Work instructions:
Among the lines below, restate word for word only those from the line with "wall art: none [43,100,265,281]" through the line with "wastebasket: present [508,492,582,584]", with both end lines kept.
[Input data Boundary: Start]
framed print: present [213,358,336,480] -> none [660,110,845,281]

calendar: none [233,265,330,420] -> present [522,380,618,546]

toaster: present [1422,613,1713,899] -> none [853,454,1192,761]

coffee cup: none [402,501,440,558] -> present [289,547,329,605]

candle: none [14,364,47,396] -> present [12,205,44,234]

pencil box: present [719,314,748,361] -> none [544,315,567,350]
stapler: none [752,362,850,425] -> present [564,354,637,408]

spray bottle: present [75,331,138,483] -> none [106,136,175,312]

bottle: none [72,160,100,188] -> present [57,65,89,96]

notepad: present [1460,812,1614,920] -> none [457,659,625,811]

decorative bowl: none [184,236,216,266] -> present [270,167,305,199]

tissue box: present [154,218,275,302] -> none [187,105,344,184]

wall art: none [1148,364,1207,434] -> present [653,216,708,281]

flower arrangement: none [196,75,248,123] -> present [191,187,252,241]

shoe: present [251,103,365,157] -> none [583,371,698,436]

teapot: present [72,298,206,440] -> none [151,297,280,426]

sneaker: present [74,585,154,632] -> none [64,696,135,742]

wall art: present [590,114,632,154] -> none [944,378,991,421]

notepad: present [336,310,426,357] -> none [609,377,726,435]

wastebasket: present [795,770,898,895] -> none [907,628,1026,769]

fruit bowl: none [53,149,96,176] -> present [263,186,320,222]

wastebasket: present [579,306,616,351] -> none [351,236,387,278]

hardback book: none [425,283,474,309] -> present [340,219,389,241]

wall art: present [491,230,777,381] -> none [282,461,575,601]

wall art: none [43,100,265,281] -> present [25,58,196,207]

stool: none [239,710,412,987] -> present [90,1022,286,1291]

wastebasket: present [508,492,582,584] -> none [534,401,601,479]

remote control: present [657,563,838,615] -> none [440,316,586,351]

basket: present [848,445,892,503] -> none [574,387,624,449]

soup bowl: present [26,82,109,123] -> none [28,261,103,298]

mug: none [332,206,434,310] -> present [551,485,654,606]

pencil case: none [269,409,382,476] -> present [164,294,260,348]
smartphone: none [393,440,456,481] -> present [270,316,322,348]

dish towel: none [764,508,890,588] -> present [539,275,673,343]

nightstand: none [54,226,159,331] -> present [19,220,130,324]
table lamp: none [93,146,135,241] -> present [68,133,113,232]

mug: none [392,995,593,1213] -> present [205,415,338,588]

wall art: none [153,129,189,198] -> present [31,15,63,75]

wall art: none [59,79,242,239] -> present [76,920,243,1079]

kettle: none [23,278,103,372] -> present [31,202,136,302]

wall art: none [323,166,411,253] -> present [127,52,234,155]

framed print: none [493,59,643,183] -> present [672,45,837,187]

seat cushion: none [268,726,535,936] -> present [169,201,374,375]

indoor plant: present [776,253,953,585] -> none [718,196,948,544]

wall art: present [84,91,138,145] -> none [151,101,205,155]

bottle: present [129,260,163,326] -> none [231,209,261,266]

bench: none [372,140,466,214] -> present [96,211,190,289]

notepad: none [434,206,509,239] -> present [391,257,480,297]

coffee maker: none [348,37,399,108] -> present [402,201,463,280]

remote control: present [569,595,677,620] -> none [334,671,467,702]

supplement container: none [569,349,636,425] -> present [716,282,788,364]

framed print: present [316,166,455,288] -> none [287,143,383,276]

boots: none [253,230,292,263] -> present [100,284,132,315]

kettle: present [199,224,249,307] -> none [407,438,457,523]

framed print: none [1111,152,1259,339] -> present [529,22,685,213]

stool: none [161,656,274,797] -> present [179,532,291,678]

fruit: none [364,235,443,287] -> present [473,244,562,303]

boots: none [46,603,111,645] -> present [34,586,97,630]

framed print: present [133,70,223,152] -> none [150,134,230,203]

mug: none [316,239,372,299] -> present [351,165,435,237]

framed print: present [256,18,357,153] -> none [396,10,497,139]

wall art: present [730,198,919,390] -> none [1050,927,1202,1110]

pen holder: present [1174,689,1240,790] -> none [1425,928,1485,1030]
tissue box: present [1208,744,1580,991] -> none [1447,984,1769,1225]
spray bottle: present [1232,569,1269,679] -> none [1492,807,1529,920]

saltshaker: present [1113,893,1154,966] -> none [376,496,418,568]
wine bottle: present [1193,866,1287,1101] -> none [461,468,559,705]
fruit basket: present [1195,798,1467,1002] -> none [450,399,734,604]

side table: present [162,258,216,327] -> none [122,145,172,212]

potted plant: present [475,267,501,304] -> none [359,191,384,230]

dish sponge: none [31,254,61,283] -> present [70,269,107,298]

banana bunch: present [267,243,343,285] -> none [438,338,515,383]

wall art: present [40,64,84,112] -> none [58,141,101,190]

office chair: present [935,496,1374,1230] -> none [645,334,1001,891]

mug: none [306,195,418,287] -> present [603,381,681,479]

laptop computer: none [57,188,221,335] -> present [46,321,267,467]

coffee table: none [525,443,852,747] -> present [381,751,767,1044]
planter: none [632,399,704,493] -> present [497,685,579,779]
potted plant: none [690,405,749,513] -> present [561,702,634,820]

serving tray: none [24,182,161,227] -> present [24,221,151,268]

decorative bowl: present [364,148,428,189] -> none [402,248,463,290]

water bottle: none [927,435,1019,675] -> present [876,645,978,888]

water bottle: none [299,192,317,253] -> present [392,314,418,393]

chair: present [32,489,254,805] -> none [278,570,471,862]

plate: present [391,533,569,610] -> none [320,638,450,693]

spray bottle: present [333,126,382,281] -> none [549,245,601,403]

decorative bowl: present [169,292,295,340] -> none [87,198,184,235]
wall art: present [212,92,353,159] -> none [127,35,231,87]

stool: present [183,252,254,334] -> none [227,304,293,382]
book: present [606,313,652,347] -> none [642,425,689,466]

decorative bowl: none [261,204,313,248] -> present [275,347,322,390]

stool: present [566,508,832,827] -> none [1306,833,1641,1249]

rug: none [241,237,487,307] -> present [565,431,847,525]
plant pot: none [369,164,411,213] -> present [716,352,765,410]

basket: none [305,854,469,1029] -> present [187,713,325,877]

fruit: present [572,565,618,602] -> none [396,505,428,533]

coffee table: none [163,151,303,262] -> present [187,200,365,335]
[Input data Boundary: End]
Exercise response:
wall art: none [43,100,265,281] -> present [25,58,196,207]

stool: none [239,710,412,987] -> present [90,1022,286,1291]

wastebasket: present [508,492,582,584] -> none [534,401,601,479]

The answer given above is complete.